There is a lot of hype around IoT and how it can benefit us, from self-driving cars to detecting glucose levels for better human health.
At it’s simplest form, a fitness band used to monitor physical activity is an example. Other complex use cases involve managing HVAC systems for energy management, factories using IoT for operations and equipment optimization and smart cities using IoT for public safety and transportation.
According to McKinsey, “the potential economic impact of IoT is as much as $11.1 trillion per year in 2025 for IoT applications”.
Businesses are looking into strategic value of implementing IoT to solve complex problems. They are working with technology vendors, network providers and hardware manufacturers to ensure that the IoT devices and systems work together to realize the full value of the IoT applications. This includes not only optimizing business processes but also using predictive data analytics for business benefits.
It has been reported that the rate of adoption of IoT is 5 times faster than electricity or telephony.
While most of the use cases are true, the fact is that the technology is constantly evolving, designing and implementing these systems would involve ramping up your technology capabilities.

## Work order A
Answer these questions from the passage on IoT:
(i) What potential yearly economic impact of IoT applications in 2025 does McKinsey give?
(ii) How many times faster than electricity or telephony is IoT adoption reported to be?
(iii) What device is given as the simplest example of IoT?
## Work order B
List every kind of partner that businesses are working with, according to the passage on IoT.
## Work order C
Continue the passage on IoT from its final sentence.

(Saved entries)
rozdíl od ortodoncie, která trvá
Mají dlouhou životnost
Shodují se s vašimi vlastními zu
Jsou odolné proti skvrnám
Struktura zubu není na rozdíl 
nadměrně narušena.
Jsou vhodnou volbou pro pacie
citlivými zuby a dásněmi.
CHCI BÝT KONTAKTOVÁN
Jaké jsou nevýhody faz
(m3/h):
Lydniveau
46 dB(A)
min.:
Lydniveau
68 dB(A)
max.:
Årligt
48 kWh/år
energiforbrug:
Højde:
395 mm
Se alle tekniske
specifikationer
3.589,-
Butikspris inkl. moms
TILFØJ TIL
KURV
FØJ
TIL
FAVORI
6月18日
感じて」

---

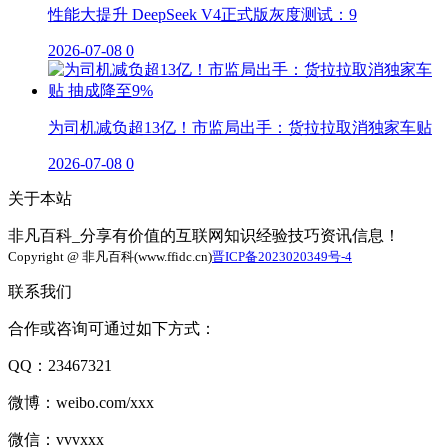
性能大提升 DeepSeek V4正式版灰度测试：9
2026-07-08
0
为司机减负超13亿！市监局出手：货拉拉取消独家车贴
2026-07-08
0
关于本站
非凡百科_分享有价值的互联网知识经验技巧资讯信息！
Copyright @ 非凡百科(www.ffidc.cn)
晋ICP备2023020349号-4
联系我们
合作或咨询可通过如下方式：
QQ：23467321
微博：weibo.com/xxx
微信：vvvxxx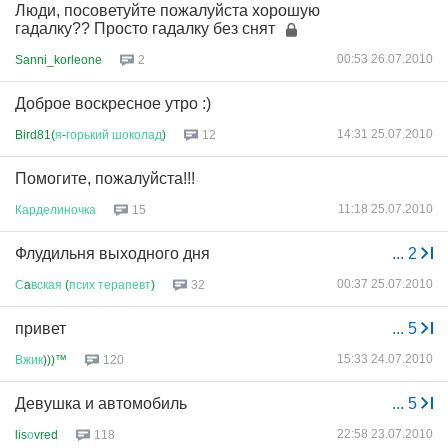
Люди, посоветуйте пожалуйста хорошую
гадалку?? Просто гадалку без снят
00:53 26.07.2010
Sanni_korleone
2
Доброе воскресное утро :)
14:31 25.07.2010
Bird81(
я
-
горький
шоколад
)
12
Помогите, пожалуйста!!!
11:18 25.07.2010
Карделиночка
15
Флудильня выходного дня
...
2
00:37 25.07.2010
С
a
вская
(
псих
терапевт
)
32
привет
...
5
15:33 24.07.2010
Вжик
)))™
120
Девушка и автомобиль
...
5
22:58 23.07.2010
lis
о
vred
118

...

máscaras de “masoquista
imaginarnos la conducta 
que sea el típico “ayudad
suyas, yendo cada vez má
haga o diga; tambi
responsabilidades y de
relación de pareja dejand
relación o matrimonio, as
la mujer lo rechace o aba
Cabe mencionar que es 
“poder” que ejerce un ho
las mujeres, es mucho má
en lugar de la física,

## Task answer A
(i) As much as $11.1 trillion per year.
(ii) 5 times faster.
(iii) A fitness band used to monitor physical activity.

## Task answer B
Technology vendors, network providers, hardware manufacturers

## Task answer C
The things in the “Internet of Things” refers to a network of devices that can communicate with each other through the Internet. These devices have the ability to also send and receive data. When connected with a computer or smart phone, they have the ability to automate processes and form a network of integrated applications. Some of the examples of these “things” are smart meters, fitness trackers, home appliances, medical devices and even shoes or clothes using sensors. Any object embedded with a computer chip can form a system in the IoT.
The minimum things required for an IoT application to function are the hardware device, the software, device unique identifier or IP (Internet Protocol) address, Internet connectivity and a cloud platform.
The device hardware usually consists of sensors or embedded chips. These are very small inexpensive devices with varying CPUs, operating systems and memory. These are placed in various locations like buildings, factories and cities or even inside animals for data collection purposes.
The IP address is the most important element of the device. This unique identifier allows you to identify the device sending or receiving the information.
Communications or Internet connectivity allows the device to communicate with each other. The Internet connection can be wired, through Ethernet cables, or wireless, such as a Wi-Fi or cellular network. Communications technology is advanced to the extent that it makes data sharing and data access simple and seamless.
Since the volume of data collected is more than 100 Exabytes per month, a cloud platform that offers low-cost storage is essential.
Finally, the cloud applications or the data analytics software is crucial to converting this data into actionable insights that has a powerful impact on your business.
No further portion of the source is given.